» **PROBLEM DETAILS**
Transcribe exactly everything in the data below from the line containing "left elbow: (1455, 683)" down to the line containing "right knee: (1579, 677)", both lines included and nothing further.
- - - - - - -
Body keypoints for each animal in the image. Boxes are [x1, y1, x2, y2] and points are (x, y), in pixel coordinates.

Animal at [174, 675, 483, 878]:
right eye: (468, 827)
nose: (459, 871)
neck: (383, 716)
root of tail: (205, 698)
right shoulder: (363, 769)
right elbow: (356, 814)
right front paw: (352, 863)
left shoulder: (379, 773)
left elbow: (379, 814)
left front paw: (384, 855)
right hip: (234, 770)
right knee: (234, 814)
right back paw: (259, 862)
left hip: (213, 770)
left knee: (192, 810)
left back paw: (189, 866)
- - - - - - -
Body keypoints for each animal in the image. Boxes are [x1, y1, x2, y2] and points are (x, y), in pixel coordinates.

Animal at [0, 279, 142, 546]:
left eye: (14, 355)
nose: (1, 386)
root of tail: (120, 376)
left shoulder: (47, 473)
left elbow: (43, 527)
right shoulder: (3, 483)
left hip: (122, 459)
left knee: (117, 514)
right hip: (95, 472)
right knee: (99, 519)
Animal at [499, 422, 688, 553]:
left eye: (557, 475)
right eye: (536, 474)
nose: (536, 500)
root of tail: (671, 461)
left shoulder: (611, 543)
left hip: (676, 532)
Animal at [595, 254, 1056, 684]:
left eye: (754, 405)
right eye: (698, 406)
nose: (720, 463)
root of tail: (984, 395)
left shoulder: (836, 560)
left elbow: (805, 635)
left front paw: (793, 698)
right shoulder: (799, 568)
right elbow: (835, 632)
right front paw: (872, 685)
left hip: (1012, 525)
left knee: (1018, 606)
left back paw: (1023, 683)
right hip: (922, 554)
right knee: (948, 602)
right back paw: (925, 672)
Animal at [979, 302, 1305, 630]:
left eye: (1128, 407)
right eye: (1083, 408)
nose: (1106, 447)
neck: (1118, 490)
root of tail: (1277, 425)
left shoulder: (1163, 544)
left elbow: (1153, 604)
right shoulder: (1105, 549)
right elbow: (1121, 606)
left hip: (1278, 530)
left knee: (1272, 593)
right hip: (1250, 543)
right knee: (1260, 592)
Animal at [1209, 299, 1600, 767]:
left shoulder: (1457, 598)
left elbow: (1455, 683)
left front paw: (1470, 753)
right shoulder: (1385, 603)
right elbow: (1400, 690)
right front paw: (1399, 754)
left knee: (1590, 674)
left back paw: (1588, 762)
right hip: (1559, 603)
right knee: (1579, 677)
- - - - - - -
» **WRITTEN ANSWER**
left elbow: (1455, 683)
left front paw: (1470, 753)
right shoulder: (1385, 603)
right elbow: (1400, 690)
right front paw: (1399, 754)
left knee: (1590, 674)
left back paw: (1588, 762)
right hip: (1559, 603)
right knee: (1579, 677)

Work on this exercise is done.